How to complete this task ▸ Transcribe exactly every line from the one containing "index dip: (895, 447)" down to the final line of the listing below, including both, and leave out the rest.

■ ■ ■ ■

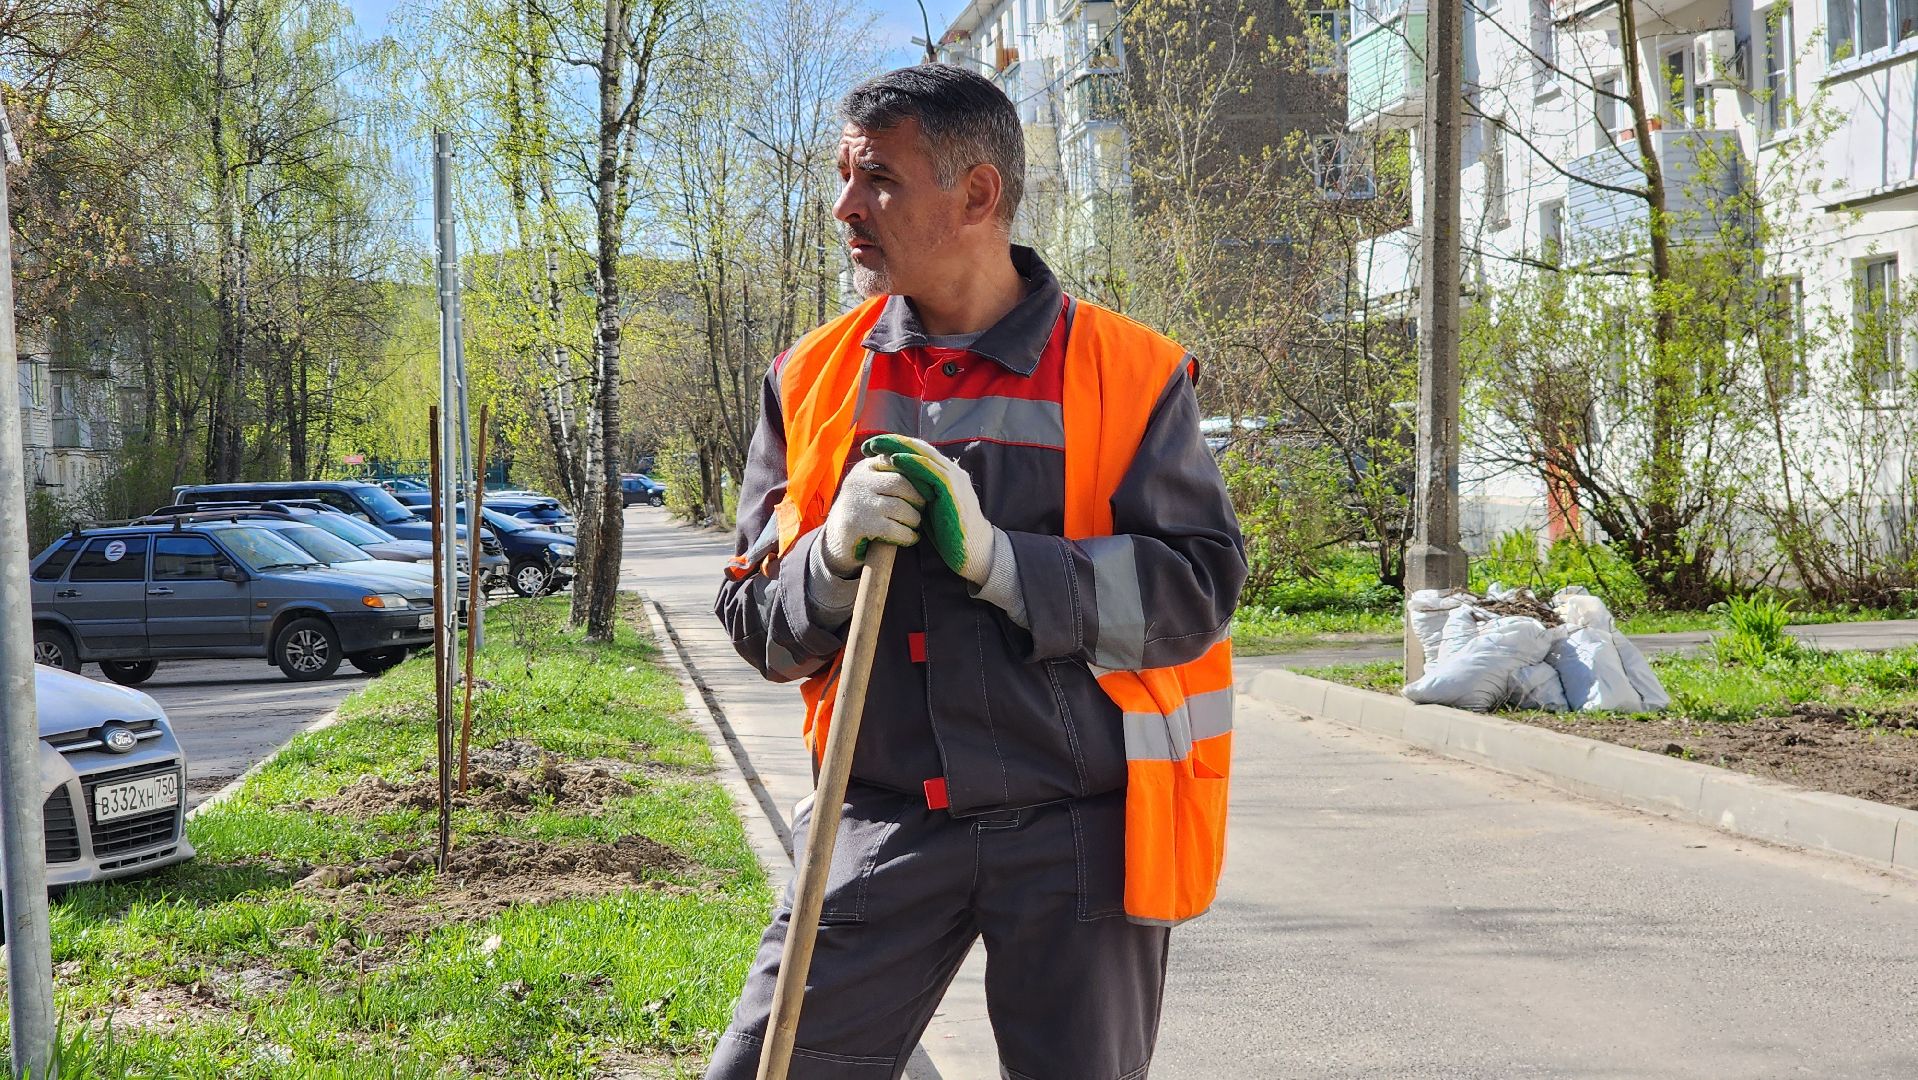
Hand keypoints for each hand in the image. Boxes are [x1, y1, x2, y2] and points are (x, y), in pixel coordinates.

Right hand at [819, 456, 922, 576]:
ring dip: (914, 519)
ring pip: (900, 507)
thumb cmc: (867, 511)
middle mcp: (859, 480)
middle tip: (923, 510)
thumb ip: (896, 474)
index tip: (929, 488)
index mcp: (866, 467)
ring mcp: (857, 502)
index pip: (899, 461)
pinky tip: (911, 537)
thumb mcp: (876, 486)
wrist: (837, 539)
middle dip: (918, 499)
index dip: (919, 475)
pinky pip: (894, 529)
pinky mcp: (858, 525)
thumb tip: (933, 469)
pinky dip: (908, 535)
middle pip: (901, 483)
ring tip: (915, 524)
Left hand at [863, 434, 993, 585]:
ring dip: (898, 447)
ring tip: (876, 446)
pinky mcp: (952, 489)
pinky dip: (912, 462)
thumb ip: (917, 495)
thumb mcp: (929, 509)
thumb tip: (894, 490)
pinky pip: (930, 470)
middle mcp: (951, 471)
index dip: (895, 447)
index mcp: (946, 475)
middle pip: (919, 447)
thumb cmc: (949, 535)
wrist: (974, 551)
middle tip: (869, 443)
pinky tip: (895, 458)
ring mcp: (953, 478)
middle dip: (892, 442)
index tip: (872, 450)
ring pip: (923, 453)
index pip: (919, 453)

■ ■ ■ ■

Written solution ▸
index dip: (895, 447)
index mcp: (946, 475)
middle pip: (919, 447)
thumb cmc: (949, 535)
wrist: (974, 551)
middle tip: (869, 443)
pinky tip: (895, 458)
ring mcp: (953, 478)
middle dip: (892, 442)
index tip: (872, 450)
ring pip: (923, 453)
index pip: (919, 453)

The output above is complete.